* **Directions for this task**
The records are to be repeated exactly, and any images in them are to be dropped.

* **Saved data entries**

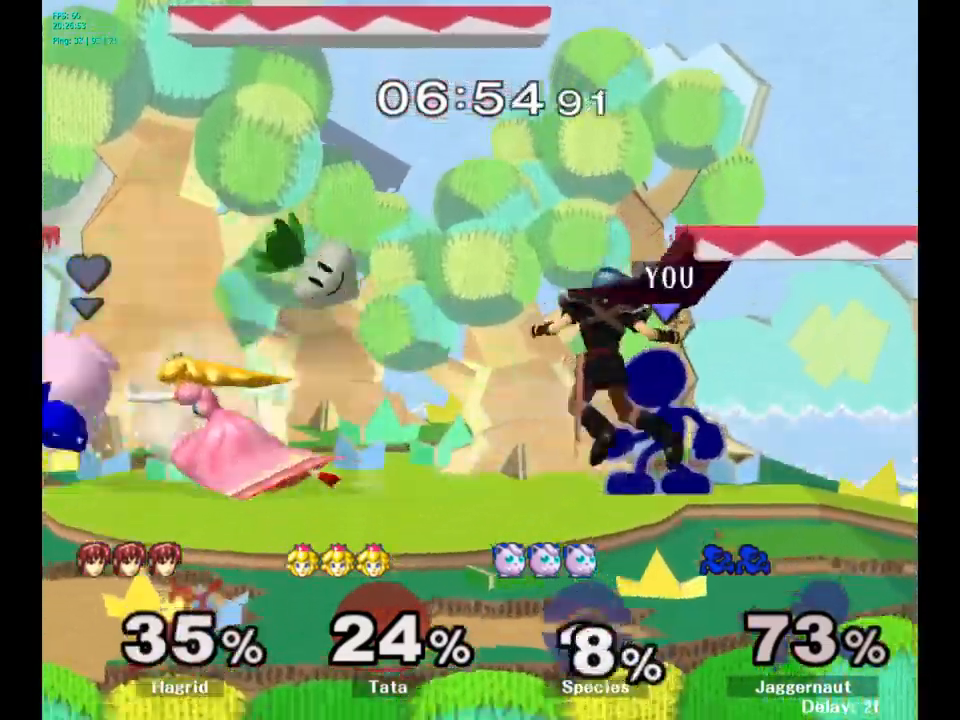
{"buttons": ["A"], "left_stick": "down", "right_stick": "center", "events": [[84, "A", "down"], [167, "A", "up"], [250, "left_stick", "down"], [384, "A", "down"]]}
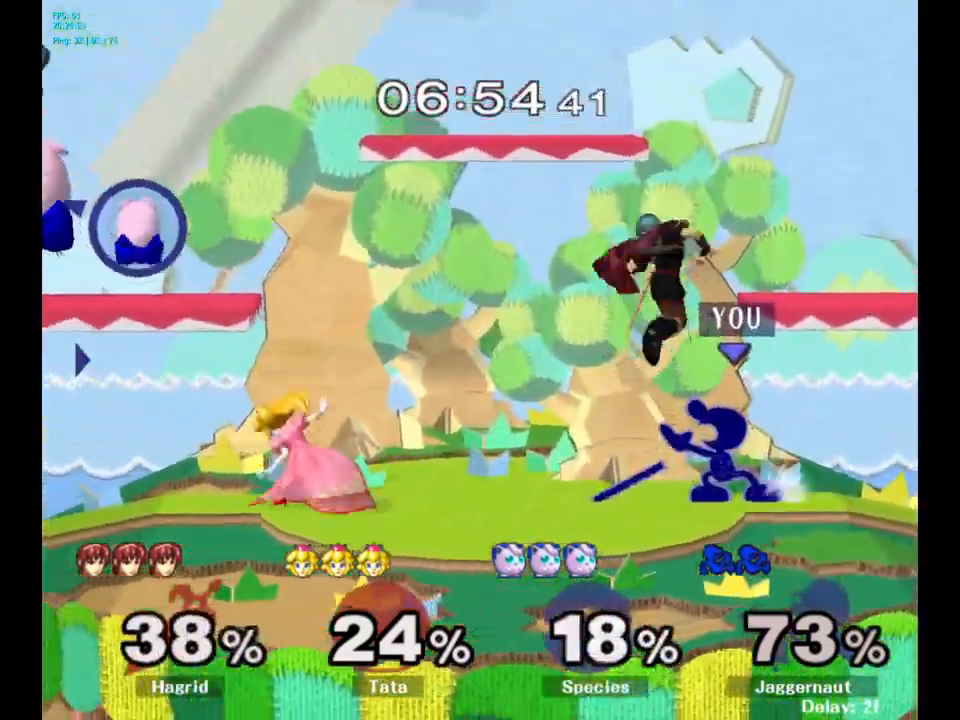
{"buttons": ["Y", "R1"], "left_stick": "down-right", "right_stick": "center", "events": [[17, "A", "up"], [167, "left_stick", "center"], [384, "Y", "down"], [400, "left_stick", "down-right"], [434, "R1", "down"]]}
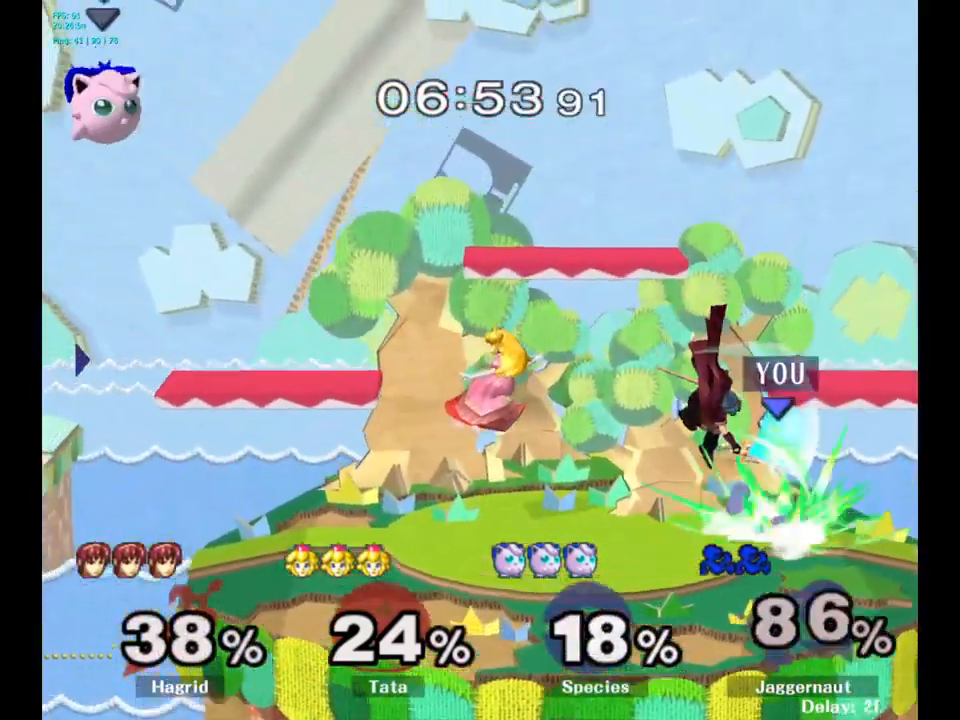
{"buttons": [], "left_stick": "center", "right_stick": "center", "events": [[50, "Y", "up"], [84, "R1", "up"], [84, "left_stick", "center"]]}
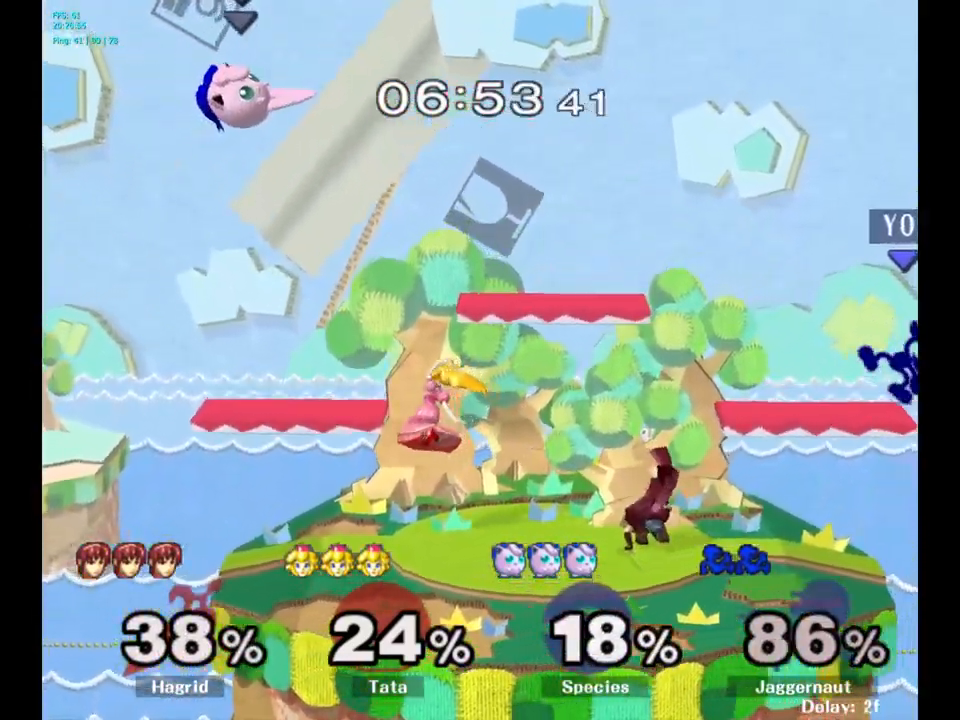
{"buttons": [], "left_stick": "left", "right_stick": "center", "events": [[50, "left_stick", "right"], [317, "left_stick", "left"]]}
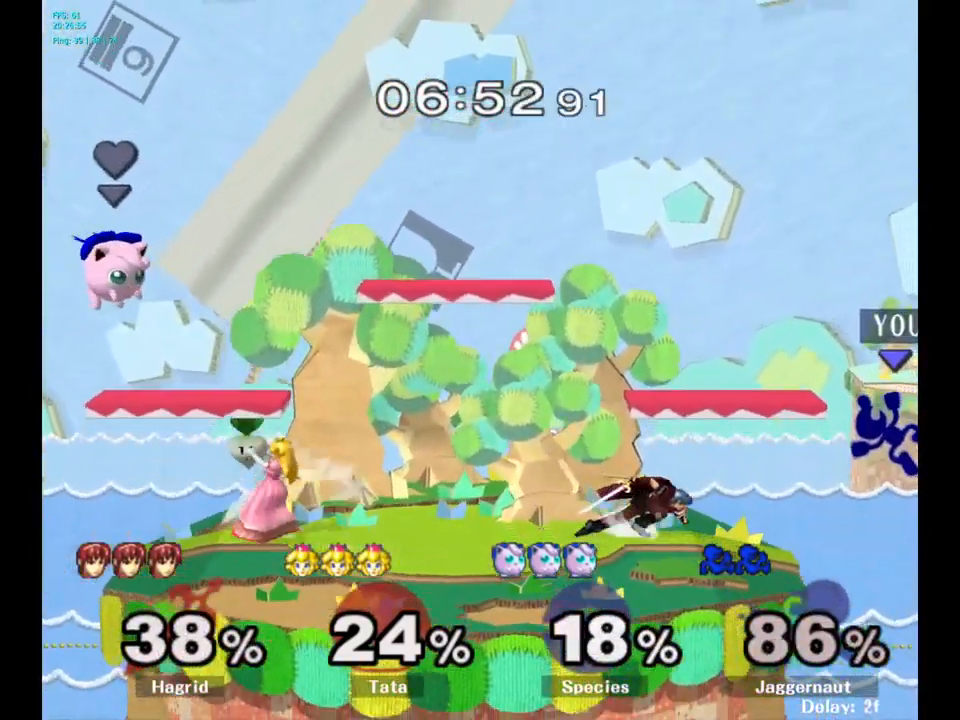
{"buttons": [], "left_stick": "left", "right_stick": "center", "events": [[300, "left_stick", "center"], [400, "left_stick", "right"], [500, "left_stick", "left"]]}
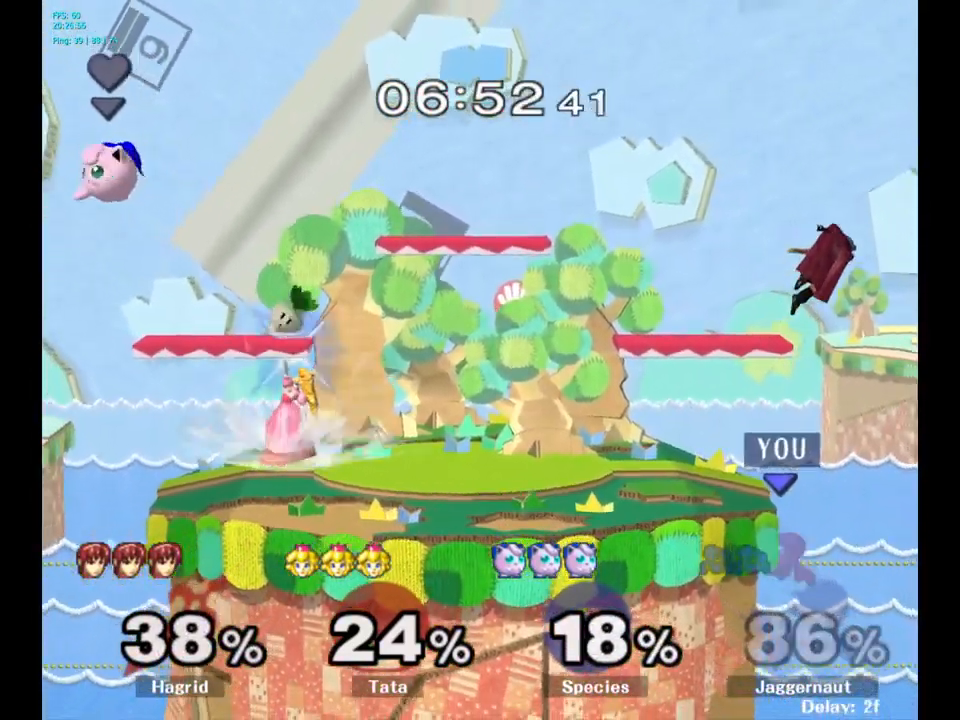
{"buttons": [], "left_stick": "down-left", "right_stick": "center", "events": [[34, "Y", "down"], [250, "Y", "up"], [284, "R1", "down"], [300, "left_stick", "down"], [450, "R1", "up"], [467, "left_stick", "down-left"]]}
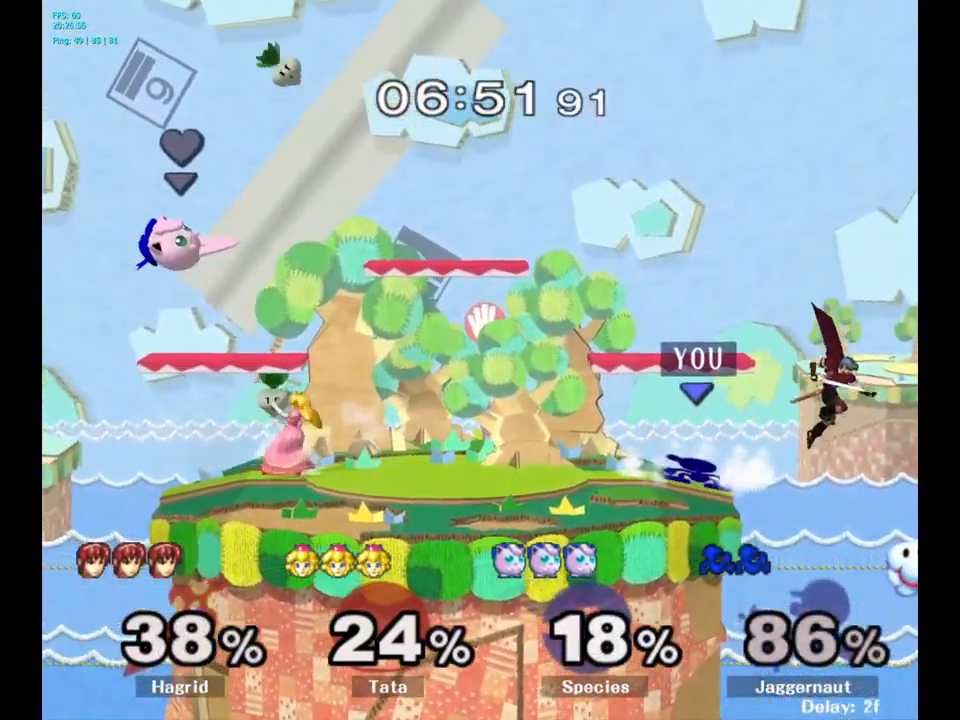
{"buttons": ["Y"], "left_stick": "left", "right_stick": "center", "events": [[34, "left_stick", "left"], [100, "left_stick", "center"], [184, "left_stick", "left"], [500, "Y", "down"]]}
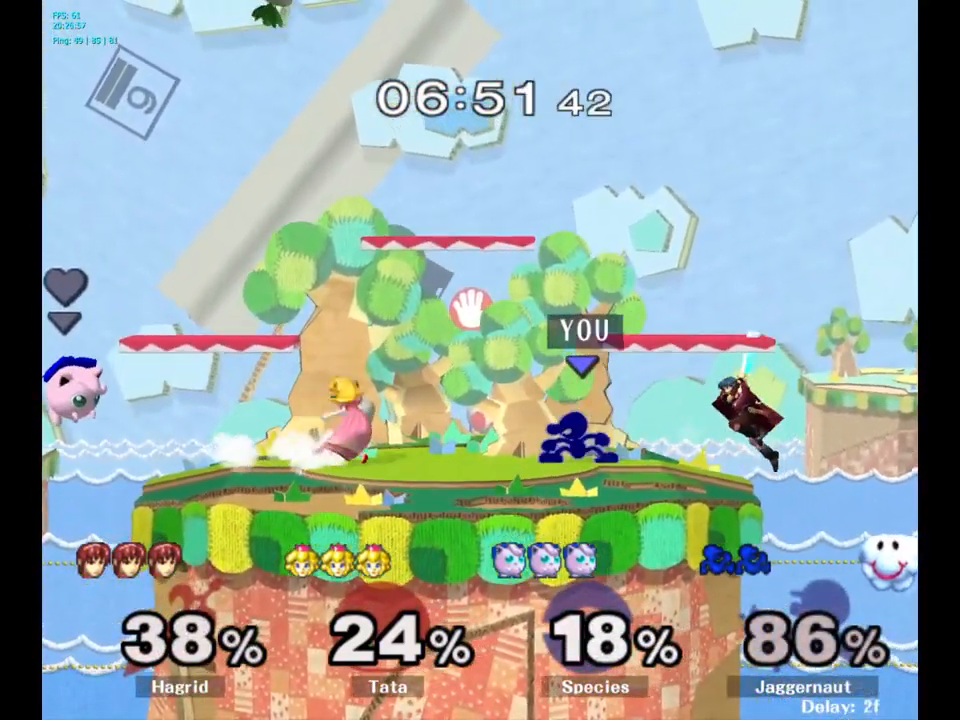
{"buttons": [], "left_stick": "right", "right_stick": "center", "events": [[17, "left_stick", "down-right"], [50, "Y", "up"], [67, "left_stick", "right"], [150, "A", "down"], [217, "A", "up"]]}
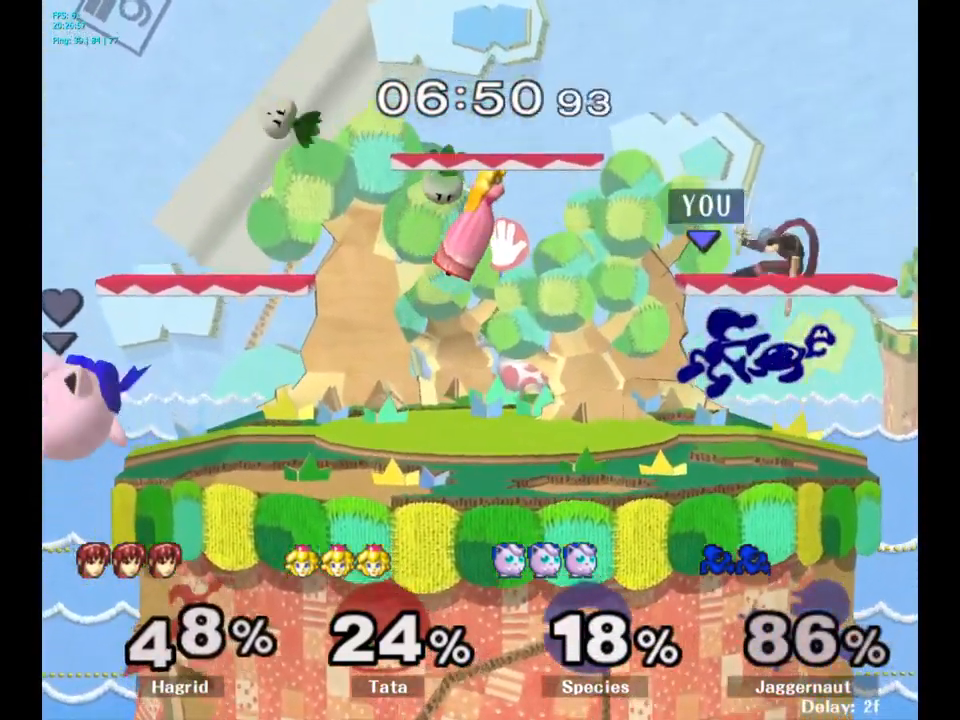
{"buttons": [], "left_stick": "center", "right_stick": "center", "events": [[50, "R1", "down"], [234, "left_stick", "up-right"], [300, "R1", "up"], [367, "left_stick", "center"]]}
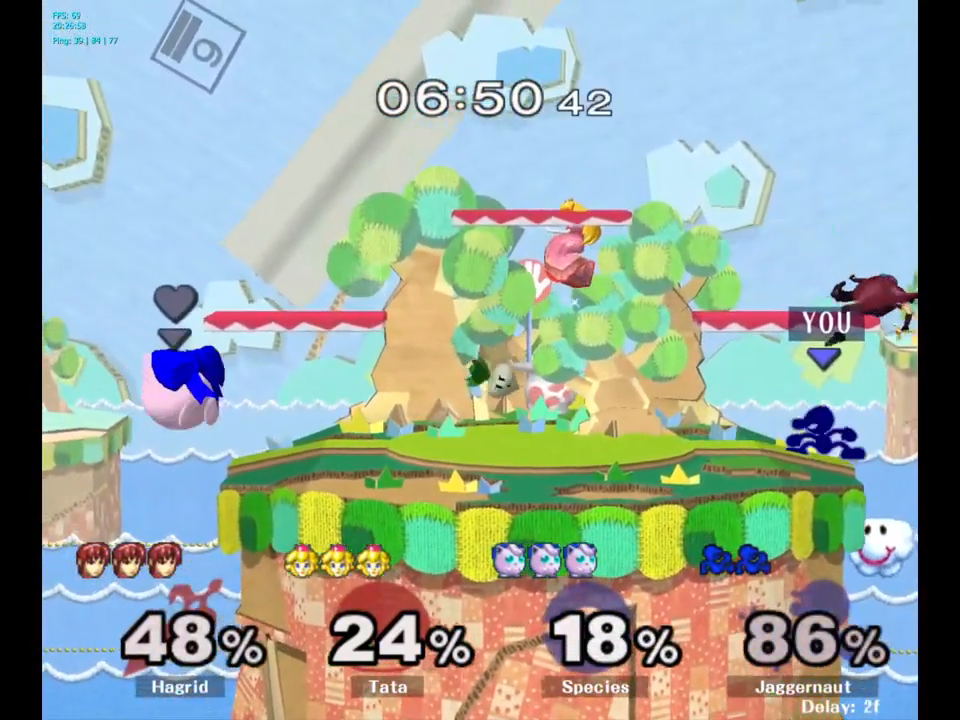
{"buttons": [], "left_stick": "up-right", "right_stick": "center", "events": [[17, "Y", "down"], [134, "A", "down"], [217, "Y", "up"], [267, "left_stick", "up-right"], [301, "A", "up"]]}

* **Exercise solution**
{"buttons": ["A"], "left_stick": "down", "right_stick": "center", "events": [[84, "A", "down"], [167, "A", "up"], [250, "left_stick", "down"], [384, "A", "down"]]}
{"buttons": ["Y", "R1"], "left_stick": "down-right", "right_stick": "center", "events": [[17, "A", "up"], [167, "left_stick", "center"], [384, "Y", "down"], [400, "left_stick", "down-right"], [434, "R1", "down"]]}
{"buttons": [], "left_stick": "center", "right_stick": "center", "events": [[50, "Y", "up"], [84, "R1", "up"], [84, "left_stick", "center"]]}
{"buttons": [], "left_stick": "left", "right_stick": "center", "events": [[50, "left_stick", "right"], [317, "left_stick", "left"]]}
{"buttons": [], "left_stick": "left", "right_stick": "center", "events": [[300, "left_stick", "center"], [400, "left_stick", "right"], [500, "left_stick", "left"]]}
{"buttons": [], "left_stick": "down-left", "right_stick": "center", "events": [[34, "Y", "down"], [250, "Y", "up"], [284, "R1", "down"], [300, "left_stick", "down"], [450, "R1", "up"], [467, "left_stick", "down-left"]]}
{"buttons": ["Y"], "left_stick": "left", "right_stick": "center", "events": [[34, "left_stick", "left"], [100, "left_stick", "center"], [184, "left_stick", "left"], [500, "Y", "down"]]}
{"buttons": [], "left_stick": "right", "right_stick": "center", "events": [[17, "left_stick", "down-right"], [50, "Y", "up"], [67, "left_stick", "right"], [150, "A", "down"], [217, "A", "up"]]}
{"buttons": [], "left_stick": "center", "right_stick": "center", "events": [[50, "R1", "down"], [234, "left_stick", "up-right"], [300, "R1", "up"], [367, "left_stick", "center"]]}
{"buttons": [], "left_stick": "up-right", "right_stick": "center", "events": [[17, "Y", "down"], [134, "A", "down"], [217, "Y", "up"], [267, "left_stick", "up-right"], [301, "A", "up"]]}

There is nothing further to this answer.